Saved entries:
——————

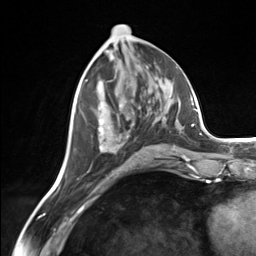
Breast MRI (dynamic contrast-enhanced), one axial slice; position 64 of 124 along the scan axis; cropped to one breast; dynamic contrast-enhanced series, time point 2 of 7 at this slice position (early post-contrast); 3 T; TE 1.8 ms, TR 4.7 ms; 1.3 mm slice thickness; 256 × 256 image matrix, field of view 150 × 150 mm. Female patient.
Outlined on this slice (semi-automatically segmented with operator editing):
- enhancing-tissue mask used for the functional tumour volume (all voxels passing the contrast-enhancement thresholds inside the analysis volume; usually the tumour): bounding box <98,120,175,151> (left, top, right, bottom; pixels)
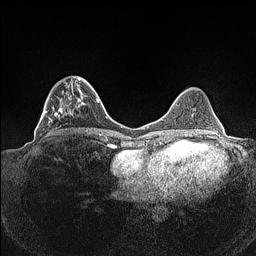
Breast MRI (dynamic contrast-enhanced), one axial slice. Dynamic contrast-enhanced series, time point 2 of 7 at this slice position (early post-contrast). 1.5 T. TE 1.4 ms, TR 5 ms. 0.9 mm slice thickness. 256 × 256 image matrix, field of view 320 × 320 mm. Female patient.
Annotated regions visible in this slice (semi-automatic segmentation, software-assisted and operator-edited):
- enhancing-tissue mask used for the functional tumour volume (all voxels passing the contrast-enhancement thresholds inside the analysis volume; usually the tumour): box from (x=40, y=76) to (x=93, y=132) px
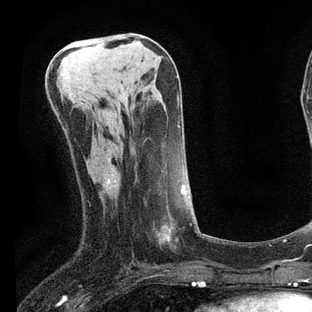
Breast MRI, one axial slice; slice 31 of 80 in the series (ordered by position); cropped to one breast; dynamic contrast-enhanced series, time point 2 of 7 at this slice position (early post-contrast); 3 T; TE 2.2 ms, TR 5.4 ms; 2 mm slice thickness; 312 × 312 image matrix, field of view 183 × 183 mm. Female patient.
Outlined on this slice (semi-automatic segmentation, software-assisted and operator-edited):
- enhancing-tissue mask used for the functional tumour volume (all voxels passing the contrast-enhancement thresholds inside the analysis volume; usually the tumour): box from (x=108, y=180) to (x=185, y=243) px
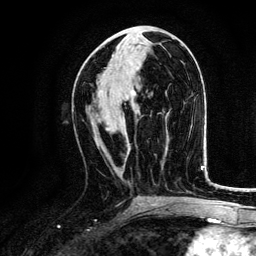
Breast MRI, one axial slice. Slice 62 of 134 in the series (ordered by position). Cropped to one breast. Dynamic contrast-enhanced series, time point 2 of 6 at this slice position (early post-contrast). 3 T. TE 4.2 ms, TR 7.9 ms. 1.2 mm slice thickness. 256 × 256 image matrix, field of view 170 × 170 mm. Female patient.
Outlined on this slice (semi-automatic segmentation, software-assisted and operator-edited):
- enhancing-tissue mask used for the functional tumour volume (all voxels passing the contrast-enhancement thresholds inside the analysis volume; usually the tumour): bounding box (x1, y1, x2, y2) in pixels: (97, 114, 130, 155)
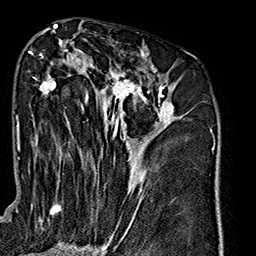
Breast MRI (dynamic contrast-enhanced), one axial slice; slice 84 of 160 in the series (ordered by position); cropped to one breast; dynamic contrast-enhanced series, time point 2 of 7 at this slice position (early post-contrast); 1.5 T; TE 2.7 ms, TR 5.1 ms; 1 mm slice thickness; 256 × 256 image matrix, field of view 178 × 178 mm. Female patient.
Outlined on this slice (semi-automatic segmentation, software-assisted and operator-edited):
- enhancing-tissue mask used for the functional tumour volume (all voxels passing the contrast-enhancement thresholds inside the analysis volume; usually the tumour): box from (x=29, y=40) to (x=175, y=240) px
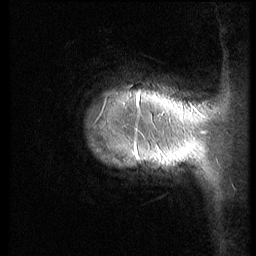
Breast MRI (dynamic contrast-enhanced), one sagittal slice; position 8 of 70 along the scan axis; 3 images stored at this slice position (order not interpretable as contrast timing); 1.5 T; TE 4.2 ms, TR 9 ms; 2.5 mm slice thickness; 256 × 256 image matrix, field of view 180 × 180 mm. Female patient, age 28 years. From the clinical record (not read from this slice): setting: breast cancer imaged before/during neoadjuvant chemotherapy.
Outlined on this slice (semi-automatically segmented with operator editing):
- analysis volume of interest (the breast-tissue region the enhancement analysis was run in; not a lesion): bounding box [x1, y1, x2, y2] px = [82, 55, 186, 204]
- tumour enhancement mask (voxels above the 140 % enhancement threshold inside the analysis volume of interest): [138, 98, 140, 102]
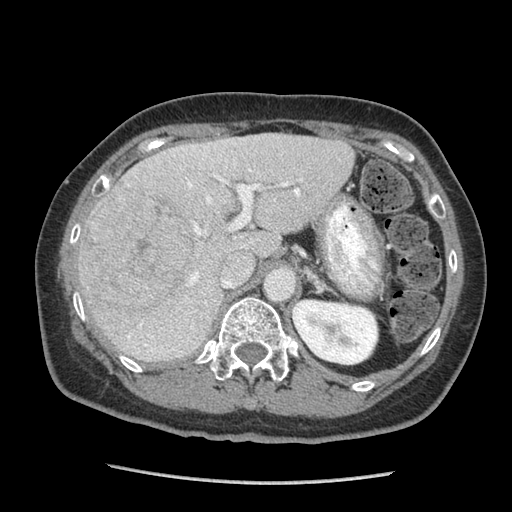
Contrast-enhanced abdominal CT (liver protocol), one axial slice; slice 55 of 105 in the series (ordered by position); 140 kVp; soft-tissue window (W 400 / L 40 HU); 2.5 mm slice thickness; 512 × 512 image matrix. From the clinical record (not read from this slice): diagnosis: hepatocellular carcinoma (patient treated with transarterial chemoembolisation; whether this scan precedes or follows treatment is not stated here); TNM stage (as recorded): Stage-I; Child-Pugh class: A; tumour nodularity: uninodular; tumour size: 11.1 cm.
Outlined on this slice (semi-automatic segmentation, software-assisted and operator-edited):
- liver parenchyma outside the tumour (the mass and vessels are separate outlines, so this box may not span the whole liver): box from (x=78, y=134) to (x=354, y=362) px
- mass: (x=82, y=189)–(x=207, y=318)
- portal vein: (x=127, y=146)–(x=303, y=351)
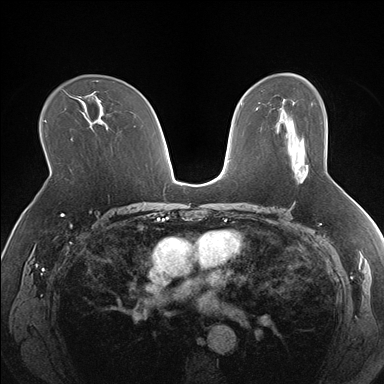
Breast MRI (dynamic contrast-enhanced), one axial slice; slice 104 of 176 in the series (ordered by position); dynamic contrast-enhanced series, time point 2 of 7 at this slice position (early post-contrast); 1.5 T; TE 1.5 ms, TR 4.1 ms; 384 × 384 image matrix. Female patient.
Structures marked on this image (semi-automatic segmentation, software-assisted and operator-edited):
- enhancing-tissue mask used for the functional tumour volume (all voxels passing the contrast-enhancement thresholds inside the analysis volume; usually the tumour): bounding box (x1, y1, x2, y2) in pixels: (295, 164, 308, 174)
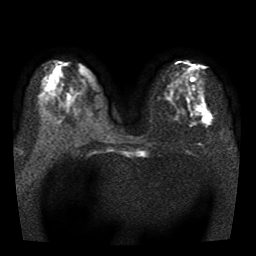
Breast MRI, one axial slice; slice 17 of 41 in the series (ordered by position); diffusion-weighted series; image 2 of 3 stored at this slice position (different b-values; order by instance number); 1.5 T; 5 mm slice thickness; 256 × 256 image matrix, field of view 330 × 330 mm. Female patient.
Structures marked on this image (expert manual segmentation):
- tumour on diffusion-weighted imaging: bounding box <203,104,211,125> (left, top, right, bottom; pixels)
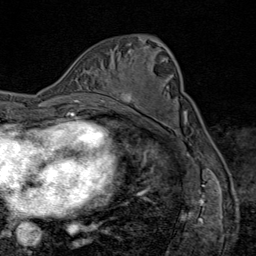
Breast MRI (dynamic contrast-enhanced), one axial slice; slice 47 of 80 in the series (ordered by position); cropped to one breast; dynamic contrast-enhanced series, time point 2 of 9 at this slice position (early post-contrast); 1.5 T; TE 1.8 ms, TR 4.3 ms; 256 × 256 image matrix, field of view 180 × 180 mm. Female patient.
Structures marked on this image (semi-automatically segmented with operator editing):
- enhancing-tissue mask used for the functional tumour volume (all voxels passing the contrast-enhancement thresholds inside the analysis volume; usually the tumour): bounding box <103,94,137,103> (left, top, right, bottom; pixels)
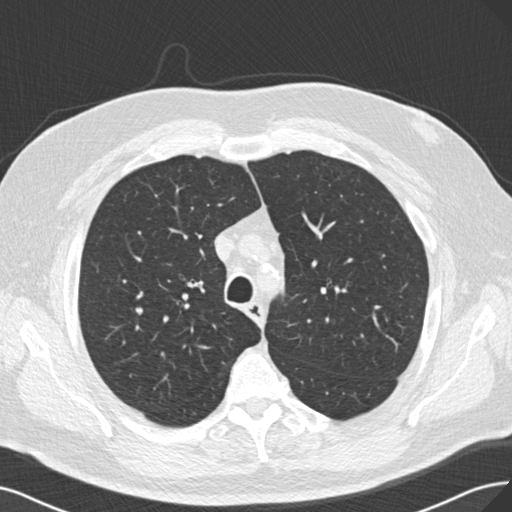
Low-dose screening chest CT, axial slice, first (baseline) screen, lung window (W 1500 / L -600 HU), 2 mm slice thickness, standard (soft-tissue) reconstruction kernel (B30f). Male participant, aged 67 years at enrolment.
• Expert reader's lesion annotation, bounding box <130,302,146,319> (left, top, right, bottom; pixels).
• No non-calcified nodule or mass ≥4 mm was recorded by the screening reader at this exam.
• Official screen result: negative screen, minor abnormalities not suspicious for lung cancer.
• Later outcome: lung cancer diagnosed 561 days after this screen — small cell carcinoma, NOS, right middle lobe, stage IA (AJCC 6th edition), 20 mm at pathology.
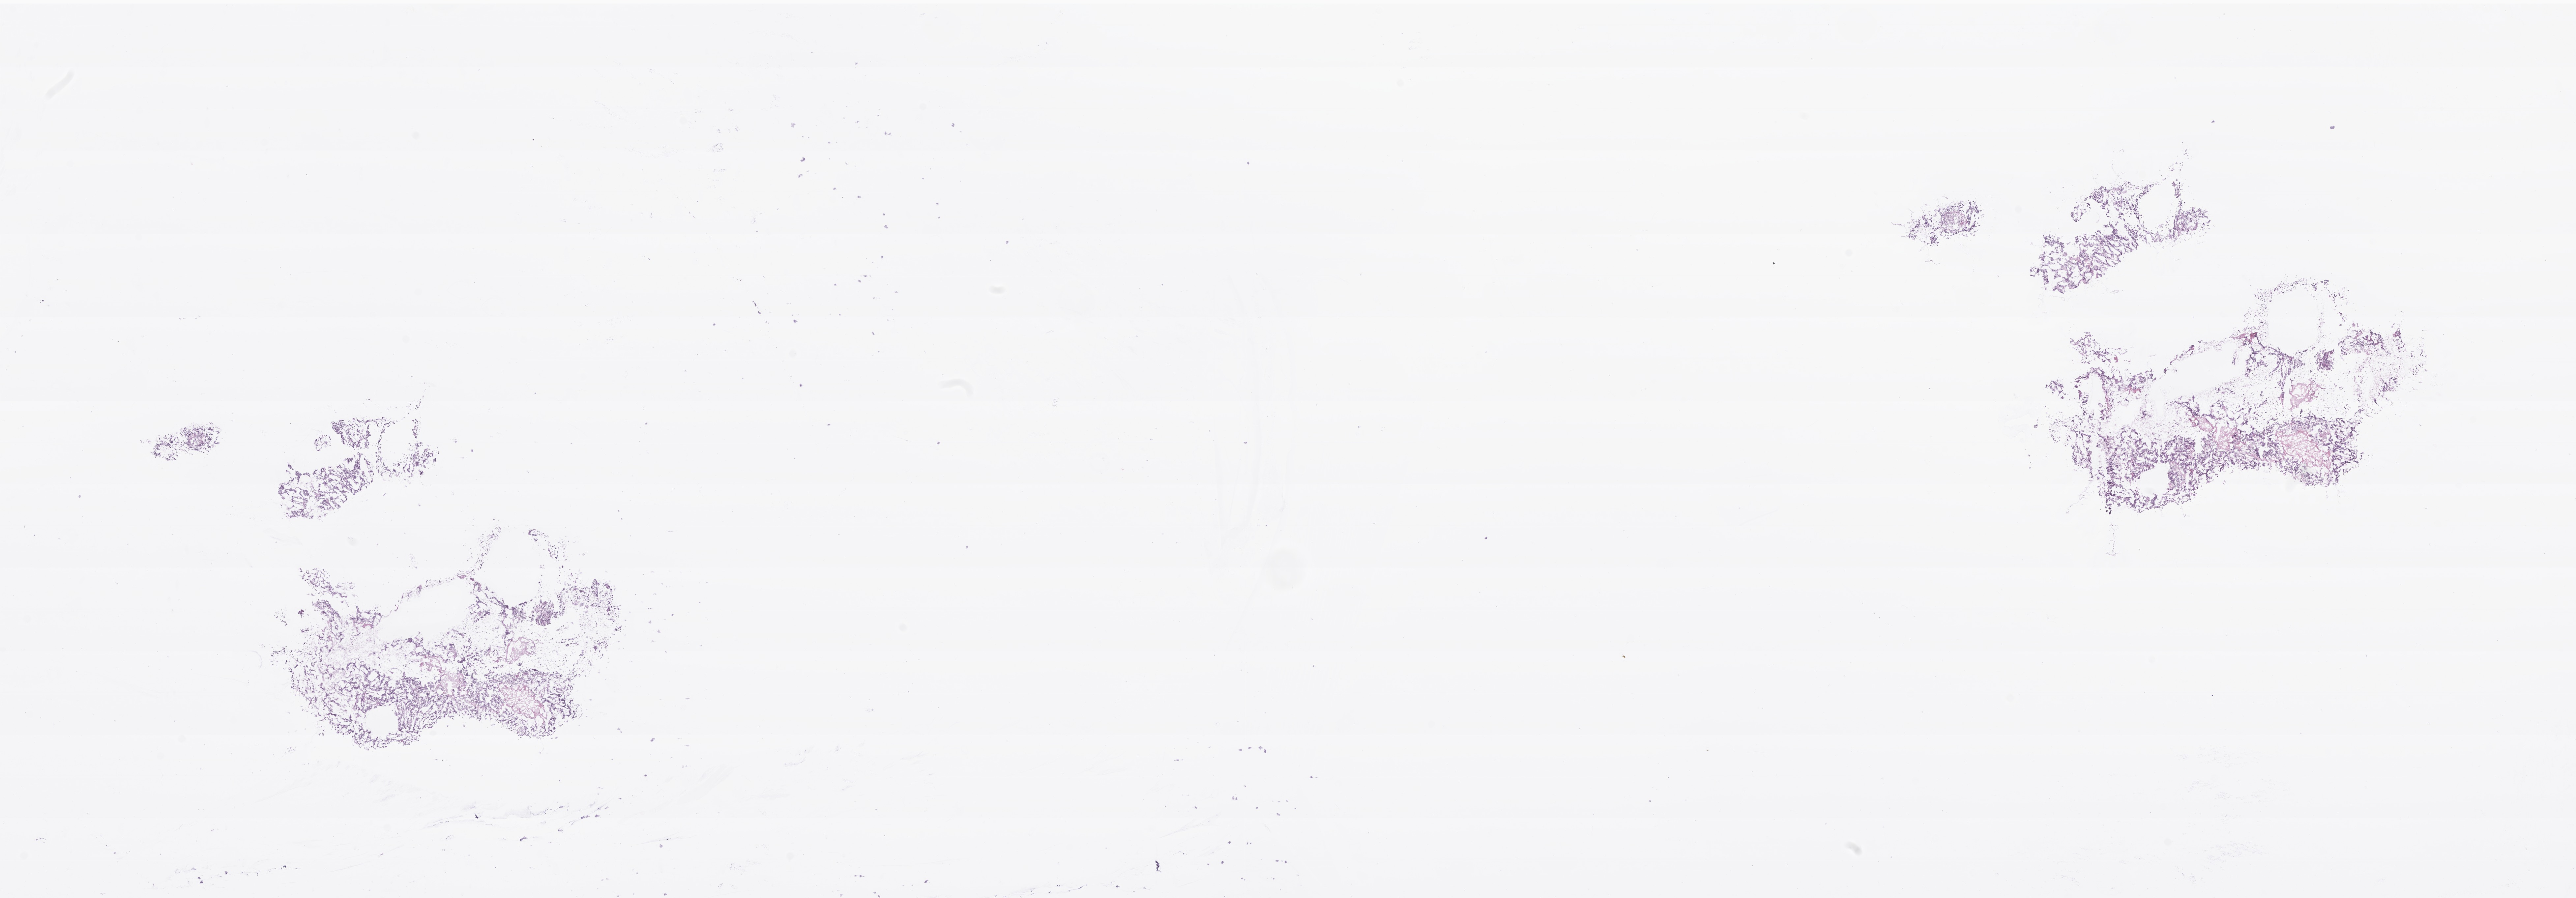
Digitized hematoxylin and eosin (H&E)-stained section of tumor tissue from the brain, a low-resolution overview of the entire scanned area, about 32.9 x 11.5 mm, cryosection (OCT / tissue freezing medium). Patient female; age 38 months (3 years 2 months).
Recorded diagnosis: Neoplasm, uncertain whether benign or malignant.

——————

REQUIREMENT: Transcribe the lines above between the line holding "for lung cancer." and the line holding "mm at pathology.", inclusive, exactly as they stand and with nothing added.

TASK ANSWER:
• Official screen result: negative screen, minor abnormalities not suspicious for lung cancer.
• Later outcome: lung cancer diagnosed 561 days after this screen — small cell carcinoma, NOS, right middle lobe, stage IA (AJCC 6th edition), 20 mm at pathology.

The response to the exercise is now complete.